Joseph había escuchado a su padre relatos sobre las persecuciones que sufrieron sus antepasados en una ciudad al sur de Odesa, Elisabethgrado, en la Besarabia rusa. «Aquellos relatos acunaron mi infancia, yo veía las culatas de los fusiles hundiendo las puertas, rompiendo los cristales, la huida enloquecida de los campesinos, las llamas devorando las vigas de las isbas, en mis ojos bailaba un torbellino de filos de sables, de alientos de caballos desbocados, de fulgores de espuelas, y por encima de todo, destacándose sobre el humo, la figura gigantesca de mi antepasado Jacob Joffo». Del mismo modo es ahora Joseph quien, con estilo suelto y fluido, coloca un eslabón más a la cadena de persecuciones sufridas por el pueblo judío, tiñendo sin embargo los acontecimientos más dramáticos de buen humor y sentido positivo, y a la vez mostrando con claridad tanto la tragedia como el valor y la bondad de muchas personas. Se muestra con verosimilitud el proceso de aprendizaje y maduración de Jo, que va logrando superar los instantes de desánimo —«la misma sensación que tuve en Niza de tener la cabeza vacía, el mismo sentimiento de que nada sirve para nada y que los malos siempre ganan»—, y salvando momentos tensísimos —«a veces una centésima (de segundo) separa la vida de la muerte, la cárcel de la libertad»—. Da sabor al relato la simpática relación entre los dos hermanos, certeramente descrita, en la que no faltan rivalidades y peleas, que «siempre nos han hecho bien, nos ayudan a mantener los lazos fraternos, porque después nos sentimos mucho mejor». Y es que, dice Jo, a fin de cuentas, «un hermano es alguien a quien se devuelve la última canica que se le ha ganado».

Me han robado mi infancia

Un día en la escuela Joseph se ve metido en peleas que no entiende. Sus padres deciden que huya de París. «Yo amaba aquellos tejados, los monumentos que se difuminaban a lo lejos. No sabía aún que pronto no volvería a ver aquel paisaje familiar. No sabía que al cabo de pocas horas yo ya no sería un niño».

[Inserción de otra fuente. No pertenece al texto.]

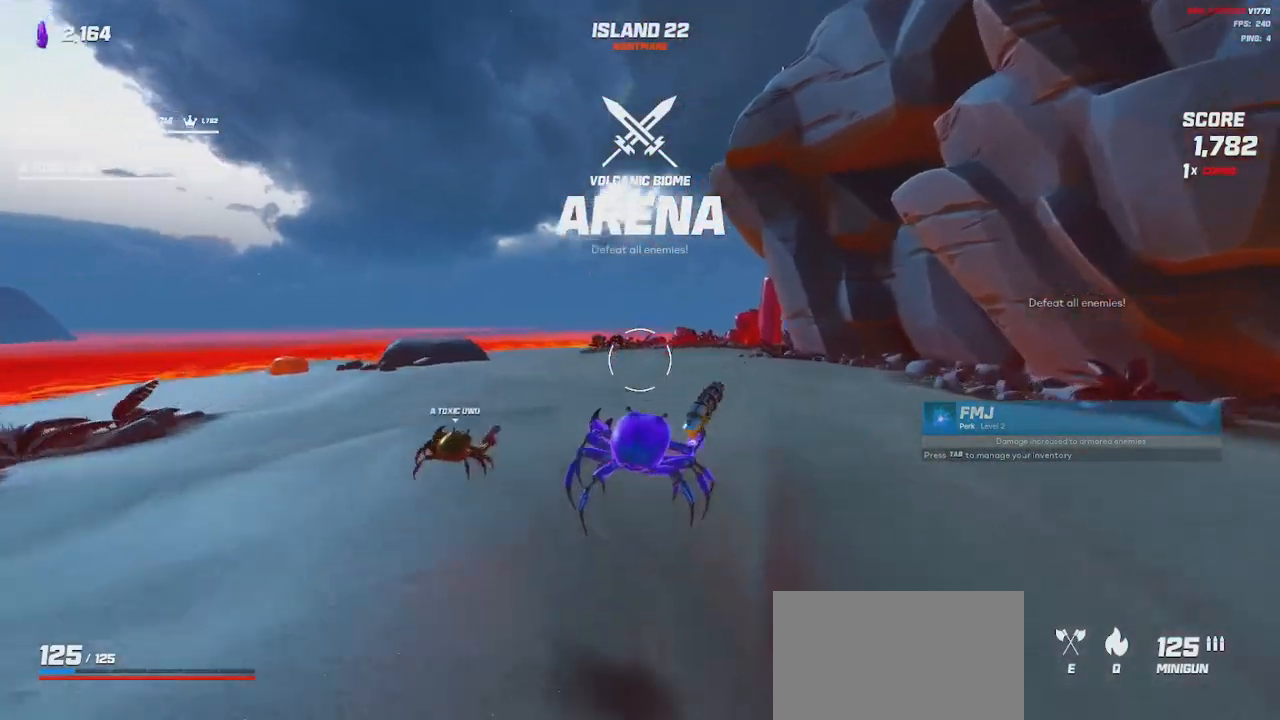
{"keys": ["shift", "w"], "mouse": [], "events": [[50, "space", "up"], [384, "a", "up"]]}
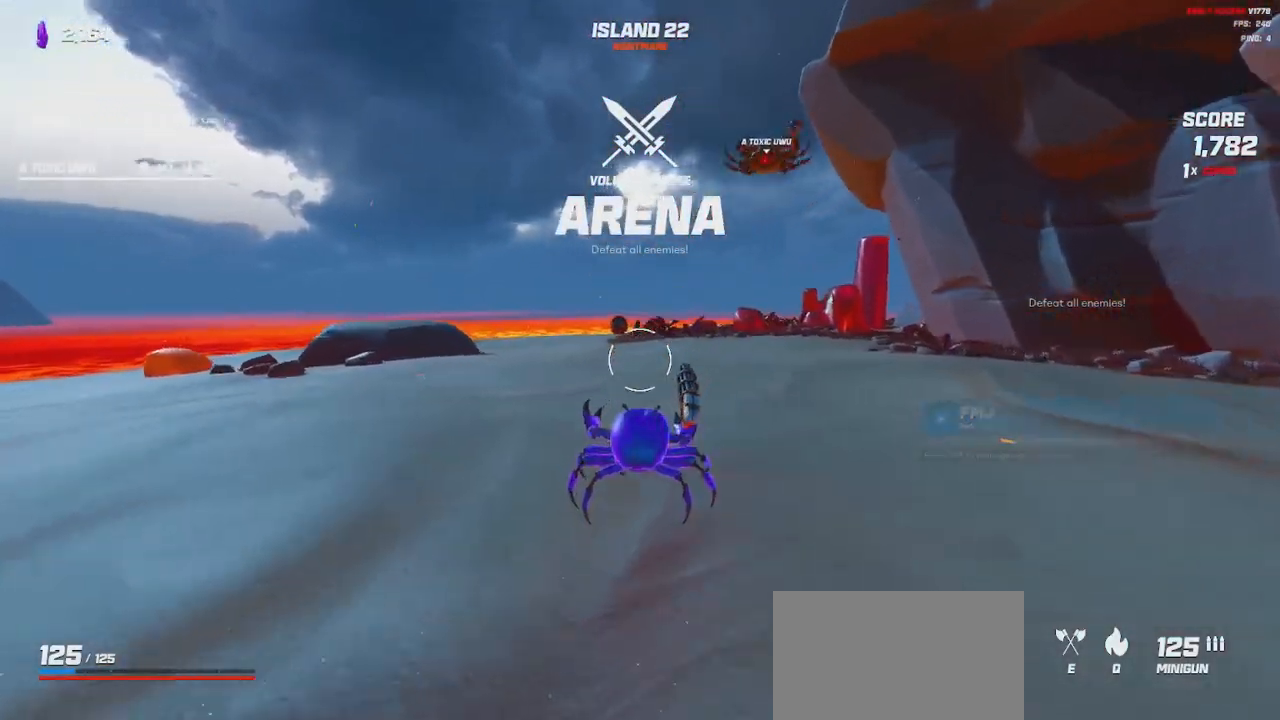
{"keys": ["d", "shift", "w"], "mouse": ["left"], "events": [[184, "space", "down"], [300, "space", "up"], [434, "d", "down"], [434, "mouse_left", "down"]]}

Al cabo de dos años de ir de una parte a otra, las cosas no serán iguales. «Crecer, endurecer, cambiar… Tal vez también el corazón se ha acostumbrado, se ha gastado a fuerza de catástrofes, tal vez se ha vuelto incapaz de sentir pena profunda. El niño que yo era hace dieciocho meses, aquel niño perdido en el metro, en el tren que le llevaba hacia Dax, sé muy bien que no es el mismo que el de hoy, que se perdió para siempre en un matorral del bosque, en una carretera provenzal, en los pasillos de un hotel de Niza, se fue desvaneciendo poco a poco, cada día de huida… Mientras miro a Rosette que está cociendo huevos y diciendo palabras que no escucho, me pregunto si aún soy un niño… Me parece que las tabas ya no me tentarían ahora, ni las canicas, un partido de fútbol sí, pero no mucho… Y, sin embargo, ésas son las diversiones de los chicos de mi edad, aún no he cumplido los doce años, todo eso debería gustarme, bueno pues no me gusta. Tal vez hasta ahora he venido creyendo que saldría indemne de esta guerra, y tal vez ahí estaba el error. No me han quitado la vida, pero seguramente han hecho algo peor, me han robado mi infancia, han matado en mí el niño que hubiese podido ser…».